28.11.09

CandU


Keinginan mengulangi lagi dan tak mau berhenti. Sebuah sisi ruang untuk menanggalkan sebah serapah kehidupan, begitu mengasyikkan karna membuat melayang. Bermula dari coba-coba hingga terjerat tak mau lepas. Meninggalkanya perlu upaya yang sering memayahkan, terkadang juga membikin gerah diikuti kelu karna jeri meregang jerih. Hanya kesadaran untuk tak kembali yang bisa menguatkan, karna akan terus ada dan ada, mustahil akan hilang.

12.11.09

SabaR

Ladang sabar ternyata luas tanpa batas hingga nafsu amarah padam, tinggal nyala isak dan sesak yang menyeruak . Kekar dari luar, tapi lemah menjamah tak berdaya untuk beralih sabar. Menjadikan waktu kosong melolong, merongrong relung yang terus berkubang kabung. Bermimpi untuk senantiasa mendekap kesabaran hingga diujung perhelatan, hanya untuk tetap lurus di jalan kedamaian yang mulai menyamar.

9.11.09

JerA

Jeri sudah mengingini yang bukan haknya, sakit teregang separuh jiwa jika kembali bergelut. Letih diperbudak nafsu laknat, mestinya ditantang bukan malah ingin berlari pergi dengan jerat mengikat hingga ambruk tersungkur kembali. Bertahan kadang kala bisa dengan sadar bahwa manusia penuh keterbatasan jika dihadapkan pada Yang Kuasa, pemilik segala luas tak terjangkau. Kebijakan bahwa segala putusan dan hal akan kembali padaNya memang perlu dihayat bahwa kecamuk tak segenting seperti yang dirasa hingga membikin jera.

8.11.09

GagaP

Tak ada hak seseorang atas yang lain, menempatkan pada kebimbangan berbuat. Bertindak tak sesuai kehendak adalah pembatasan atas kemauan untuk acuh. Terbentur benak orang yang sulit diduga hingga menerka kadang menjadi kesalahan. Keinginan mengetahui hanya sekedar untuk berlaku benar. Mungkin bukan benar ataupun salah, lebih tepat ‘seharusnya’ dengan maksud agar berujung pada keselarasan paham.

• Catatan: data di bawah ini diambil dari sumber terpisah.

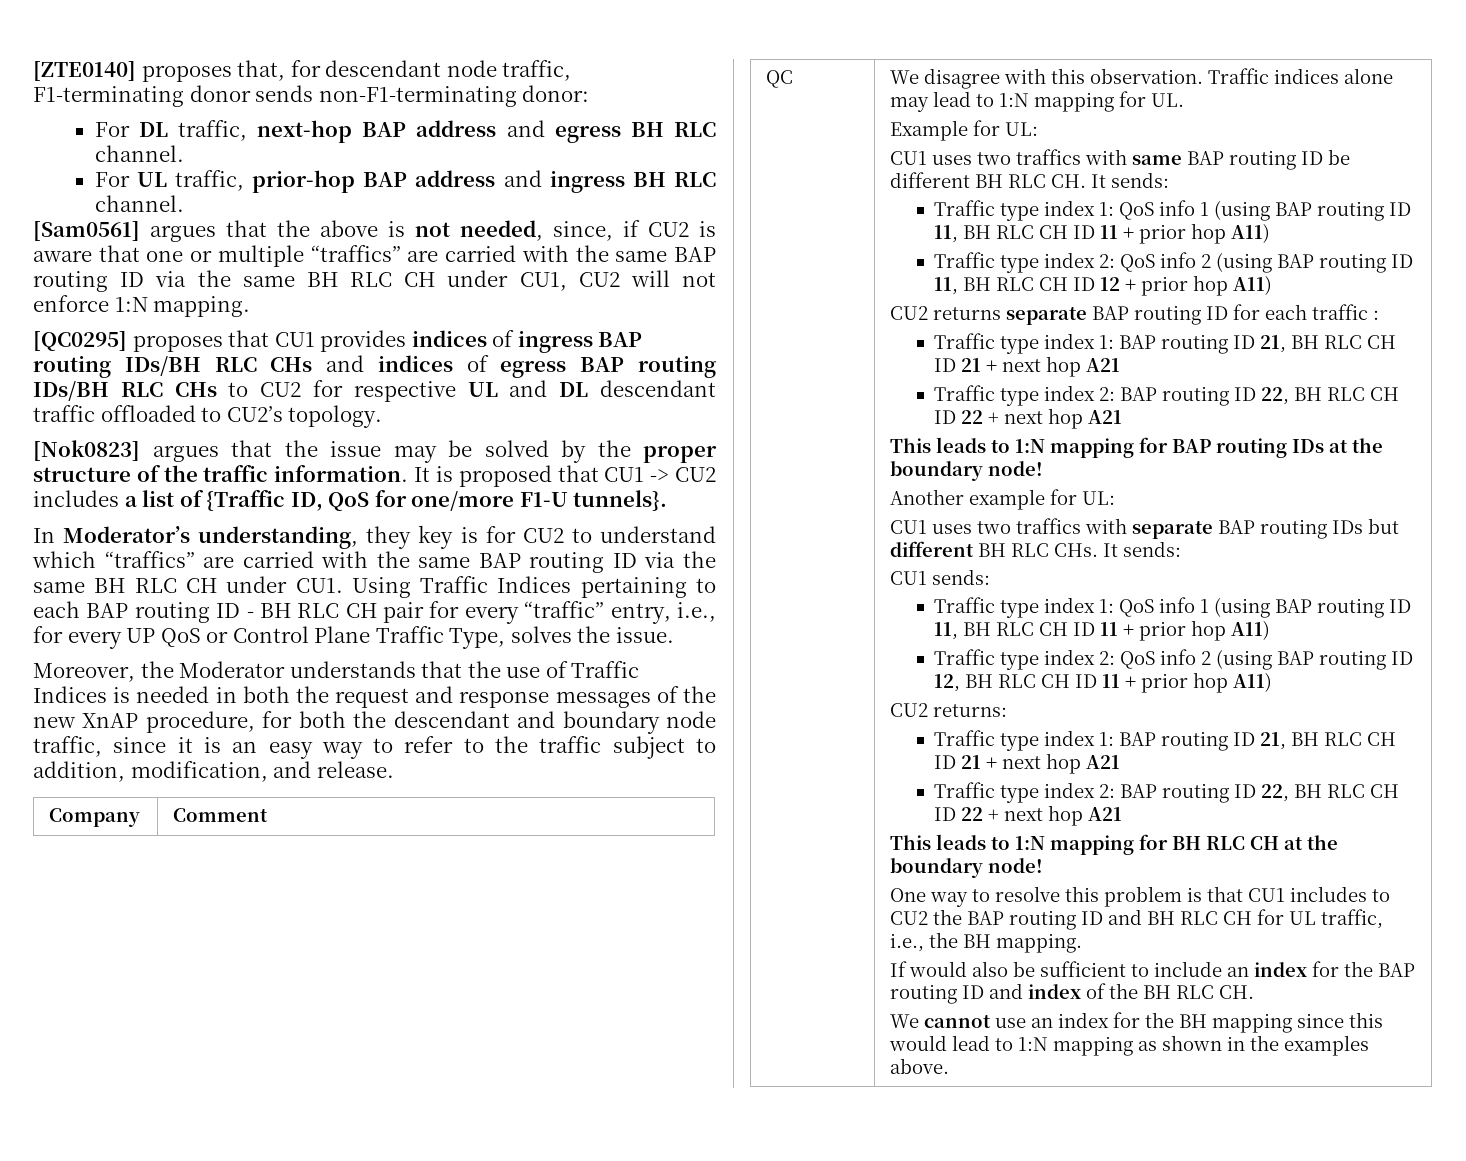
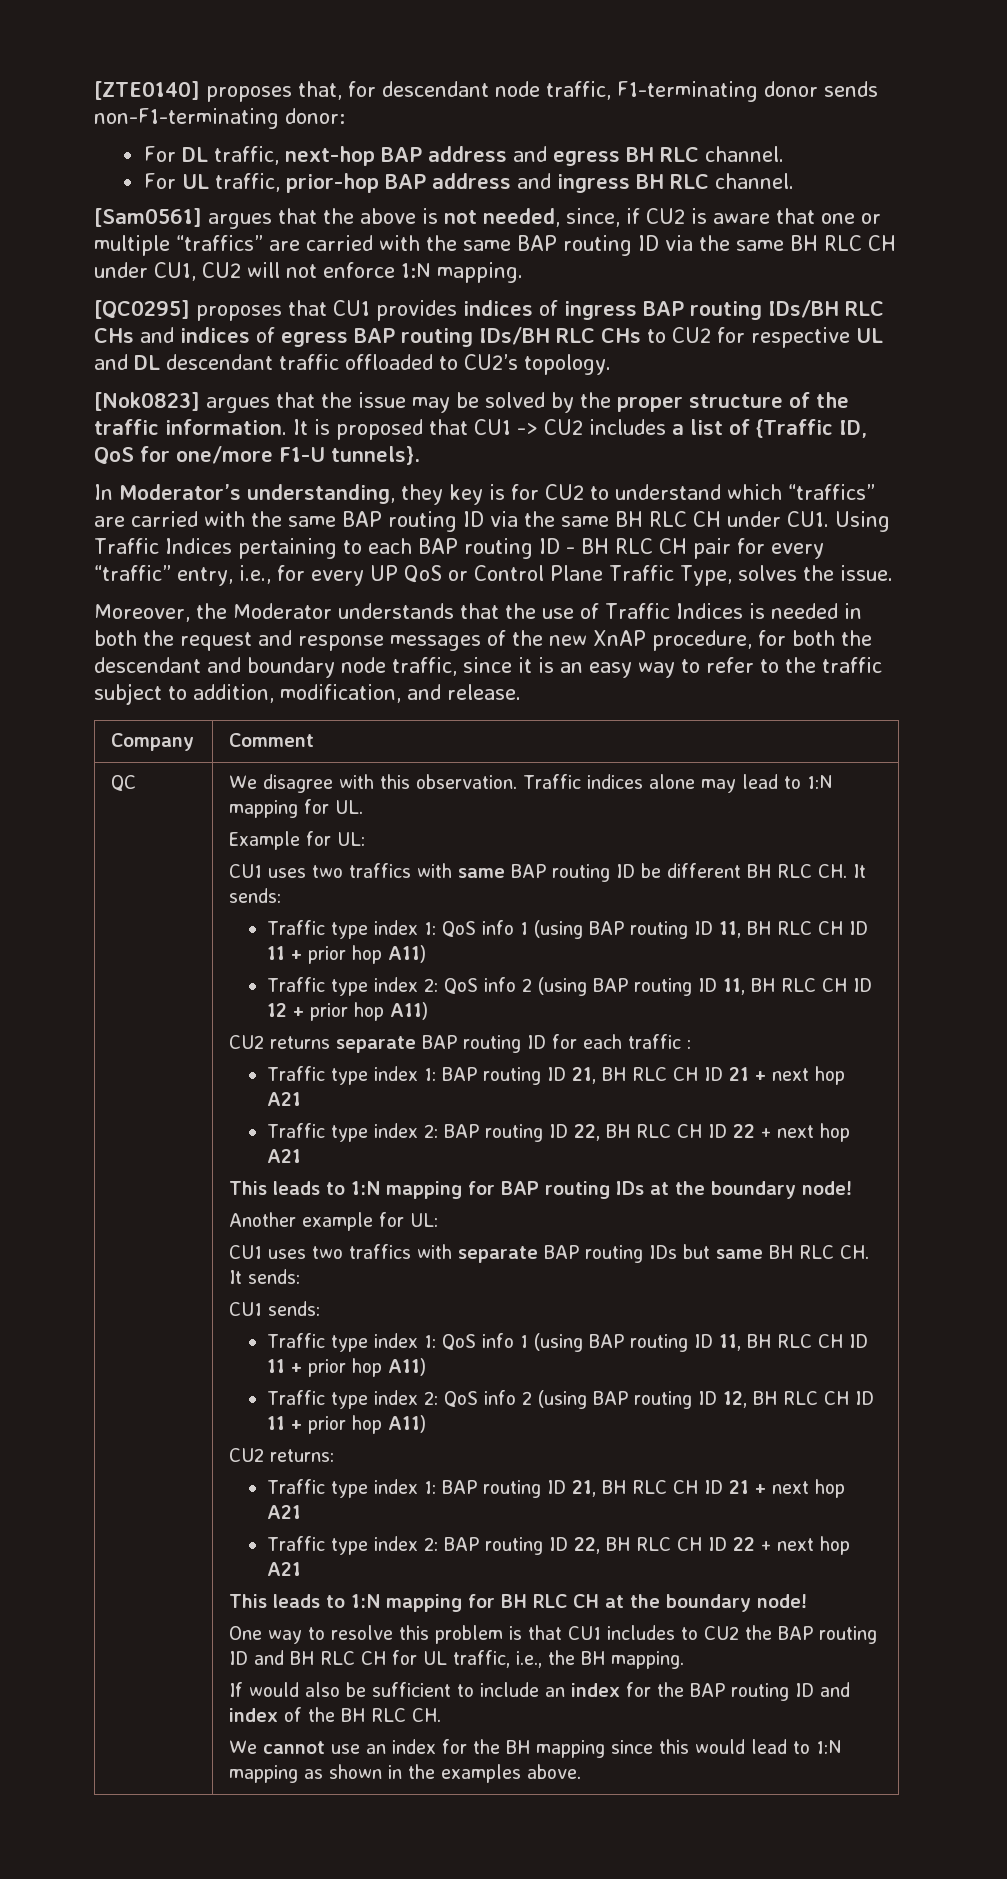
[890,541,1099,557] different BH RLC CHs. -> [716,1245,870,1259] same BH RLC CH.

Tak beda dengan meletakkan kepercayaan mutlak pada seseorang, menjadikan terkurung pada kandang sempit jika tidak mengenal bahwa ada di luar sana yang ikut bermain, terutama keadaan. Keadaan akan secepat kilat berubah setara dengan kegagapan dalam menerjemah makna. Di babak ini, memberi peluang pada kematian prinsip dan komitmen. Mungkin akan membuahkan damai jika mengerti bahwa hari-hari tetap sama hanya berganti cuaca.

6.11.09

LalaI

Kelalaian atau kepercayaan kuat hingga membuat kalah tak berdaya dengan bisikan setan. Nikmat sesaat membikin sesat, teringat membuat ngeri membututi di belakang, instrospeksi terus dijalani menanti untuk terhapus. Mungkin syukur yang tepat untuk tak kembali

GeliaT

Di tengah mencari arti, tersandung kewajiban mutlak yang tak bisa dielak. Dirundung lengah, sadar sekejap tak kian menuju arah. Tak sekedar dituliskan, keraguan benar-benar hilang bahwa wajib dilakukan, akan sia-sia ditelan ke hati saja. Sadar dalam kondisi haram jadah tak membuat bergerak, hanya menggeliat dan tau kalah dengan suramnya hati , tapi tak kunjung pula digubah untuk bersih diri.

2.11.09

DesiR

Desir ini menjerit selalu menghujani di tiap hari kala fajar menjelang. Terbangun dalam sepi hingga merebah di hamparan suci sajadah. Kesadaran atau kehendak laknat yang menjadi penyebab, atau mungkin kejujuran hati yng ingin unjuk diri setelah terpendam dalam, jiwa ini pun hanya bisa merasa karna tak kuasa menjawab.

CukuP

Hidup semakin rumit bila ditelusur, pikiran terlilit hingga tak ingin merebah untuk bersenang sejenak. Peduli kepada orang tak perlu dipaksa, tapi hatipun tak setega itu. Kadang jiwa ini ingin merdeka tak alang kepalang disana yang merintang. Hidup memang berbagi dengan sesama, cukuplah bahagia di hati orang bukan di hati sendiri dan cukuplah tuhan sebagai penyelamat hati yang kosong. Hati ini pun bingung memilh orang atau kebebasan diri untuk tak peduli.